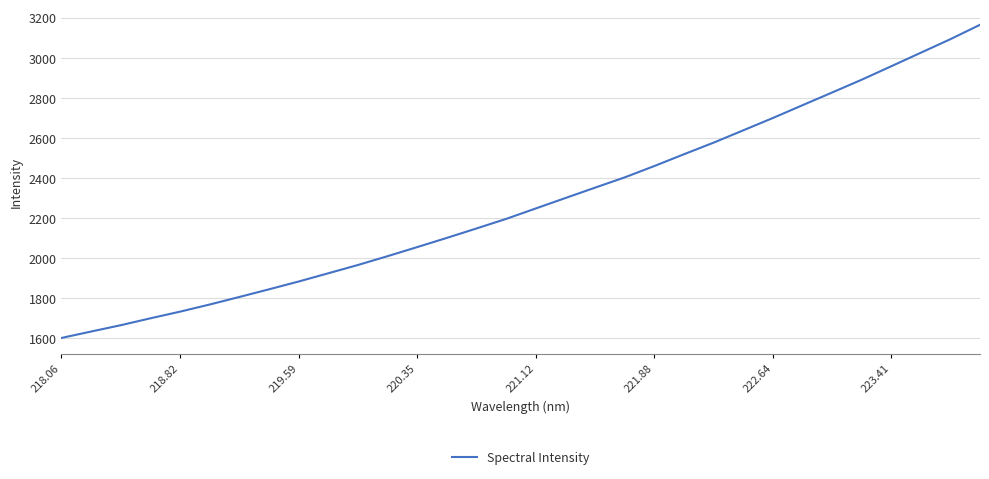

Reading right to left, what are all the values shown in this chart?

3164.2	3092.3	3024.5	2956.8	2889.5	2825.5	2761.9	2698.1	2636.5	2575.0	2517.1	2458.2	2401.5	2350.2	2298.3	2246.3	2194.1	2146.3	2099.2	2053.2	2007.8	1963.7	1922.4	1881.1	1842.1	1803.8	1766.2	1730.5	1697.2	1662.7	1631.0	1598.9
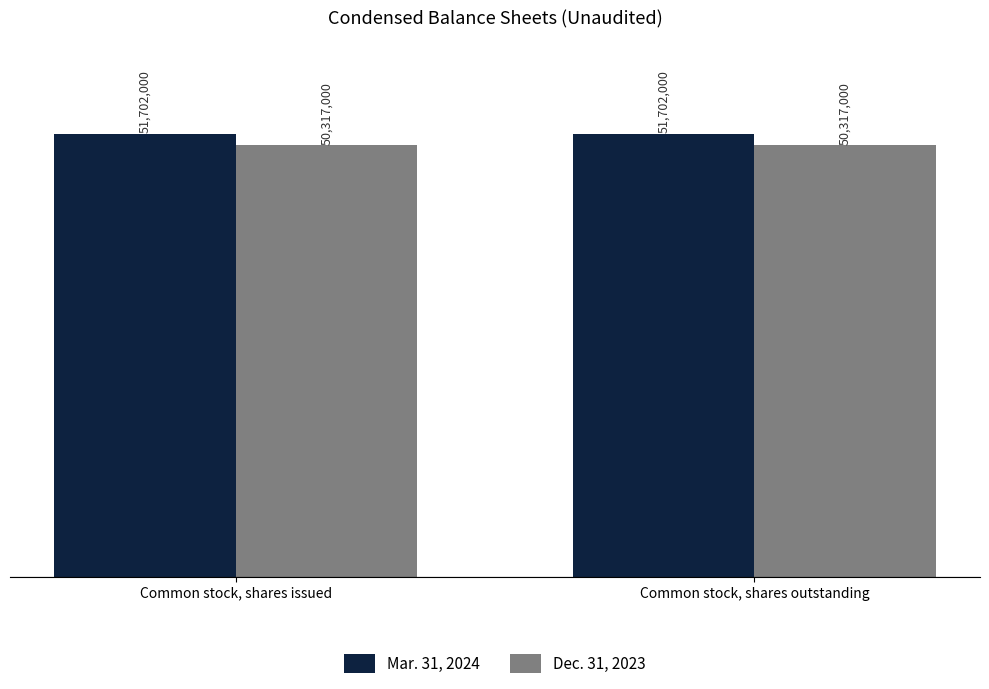

Are the bars horizontal?

No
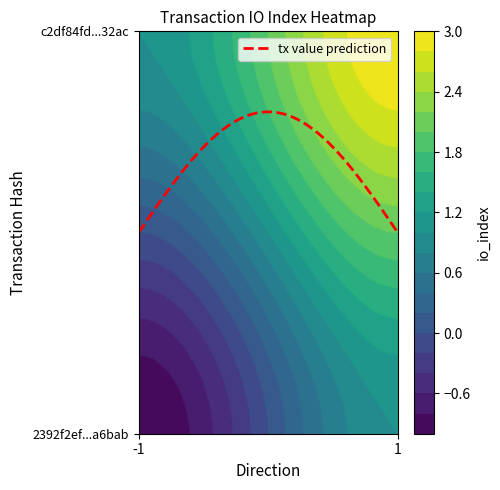

Which has a higher value, 1 or -1?

1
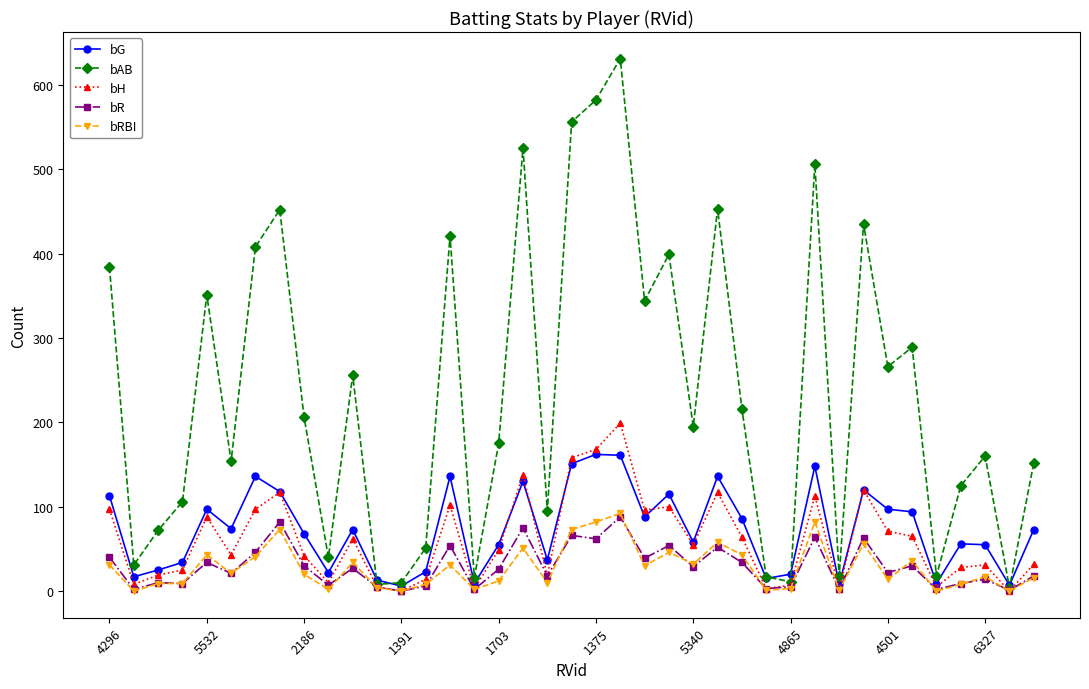

How many data points in bR are less than 26?

19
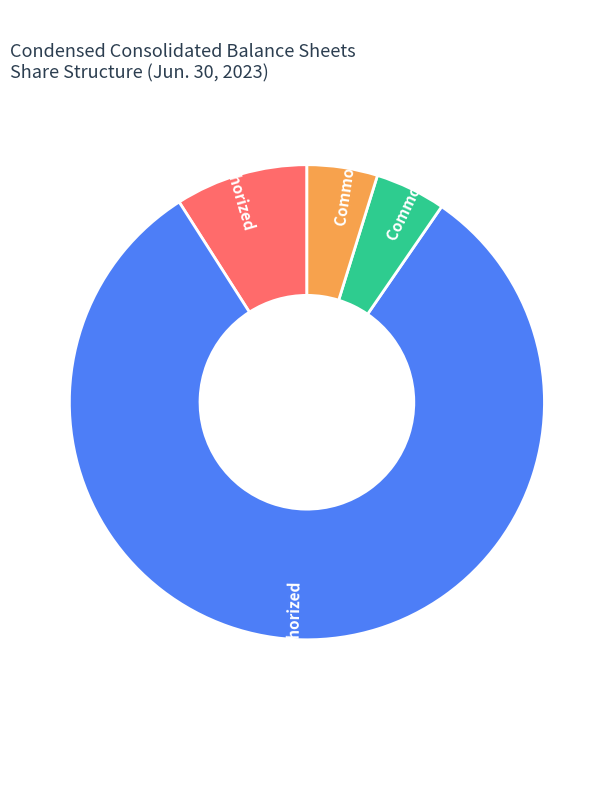

Which category has the biggest portion of the pie?

Common shares authorized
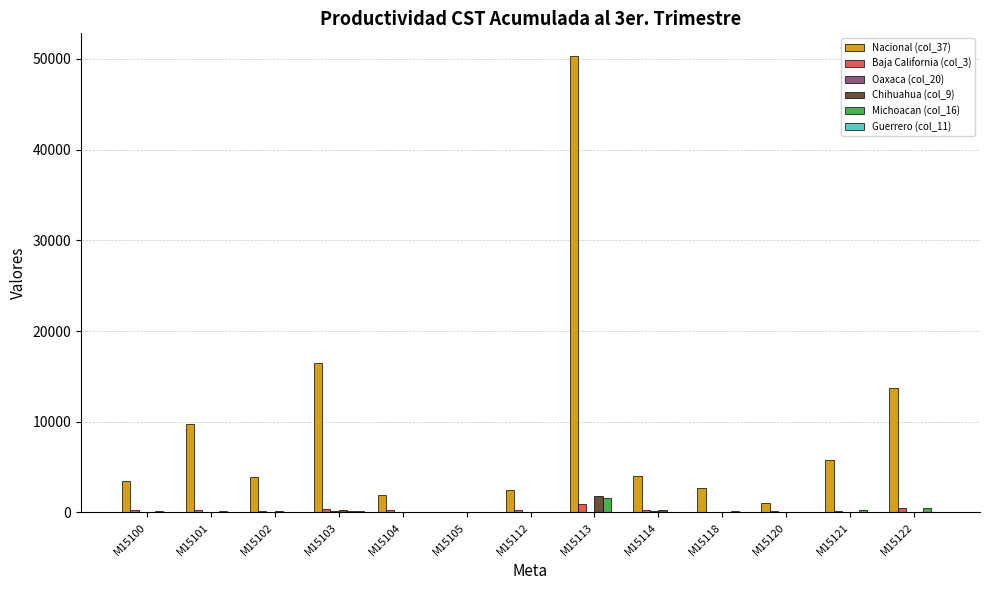

Which series has the largest range (max minus min)?

Nacional (col_37)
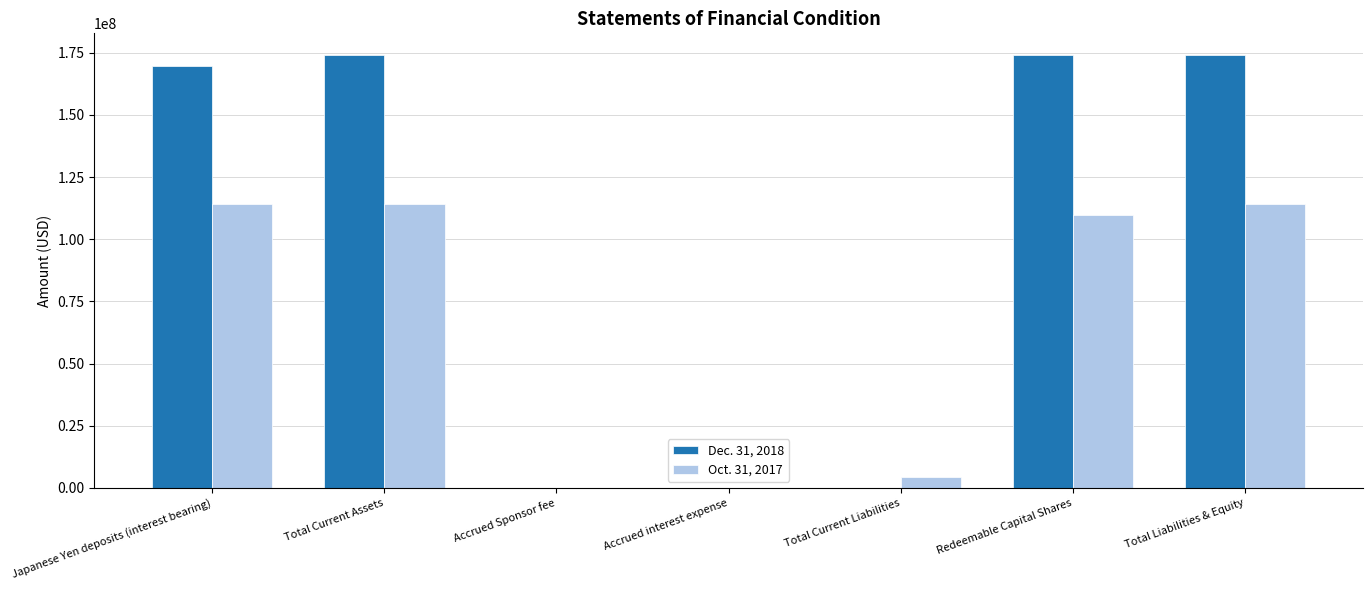

True or false: Oct. 31, 2017 has a value of 114156875 at Total Liabilities & Equity.

True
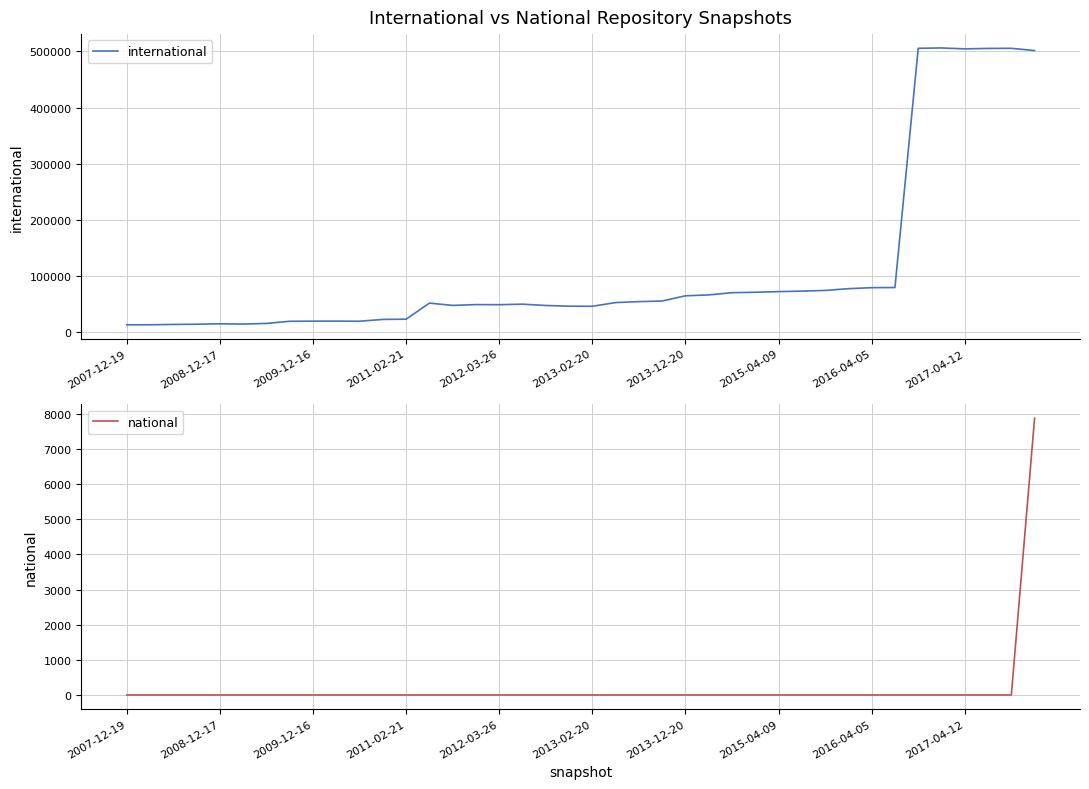

Count the number of data series in this chart.

2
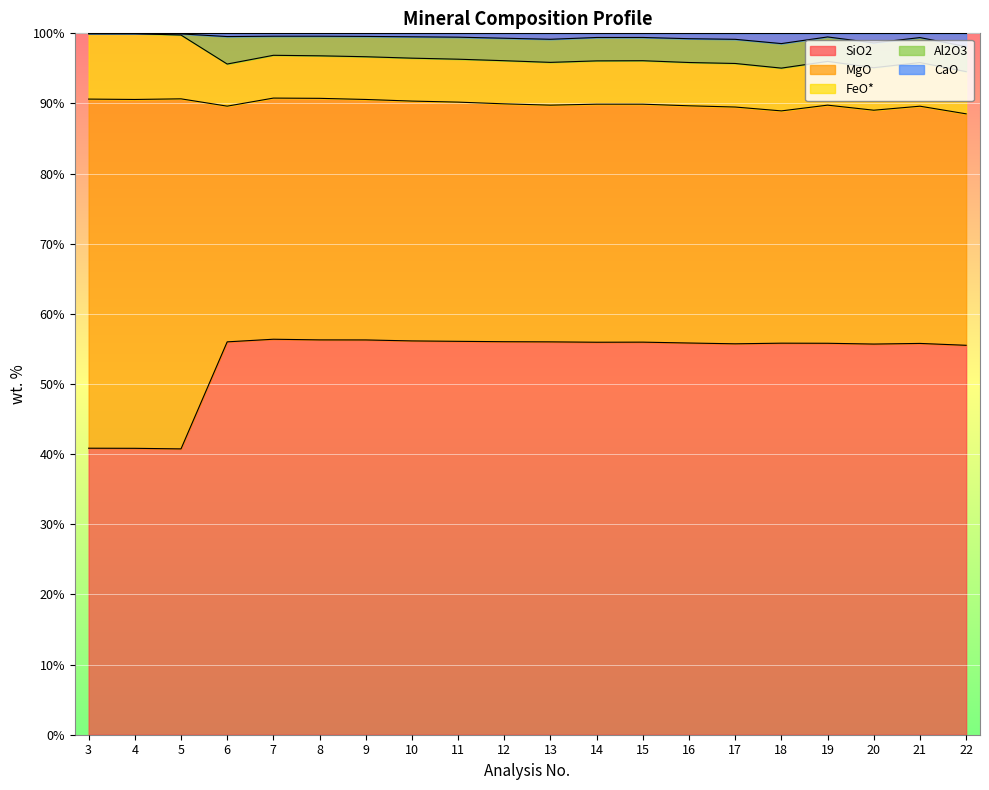

True or false: SiO2 and Al2O3 cross at least once.

False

○ ○ ○ ○ ○

Reproduce every entry above word for word, leaving out the pictures.

# [Final answer]
Reading right to left, what are all the values shown in this chart?

3164.2	3092.3	3024.5	2956.8	2889.5	2825.5	2761.9	2698.1	2636.5	2575.0	2517.1	2458.2	2401.5	2350.2	2298.3	2246.3	2194.1	2146.3	2099.2	2053.2	2007.8	1963.7	1922.4	1881.1	1842.1	1803.8	1766.2	1730.5	1697.2	1662.7	1631.0	1598.9

Are the bars horizontal?

No

Which has a higher value, 1 or -1?

1

How many data points in bR are less than 26?

19

Which category has the biggest portion of the pie?

Common shares authorized

Which series has the largest range (max minus min)?

Nacional (col_37)

True or false: Oct. 31, 2017 has a value of 114156875 at Total Liabilities & Equity.

True

Count the number of data series in this chart.

2

True or false: SiO2 and Al2O3 cross at least once.

False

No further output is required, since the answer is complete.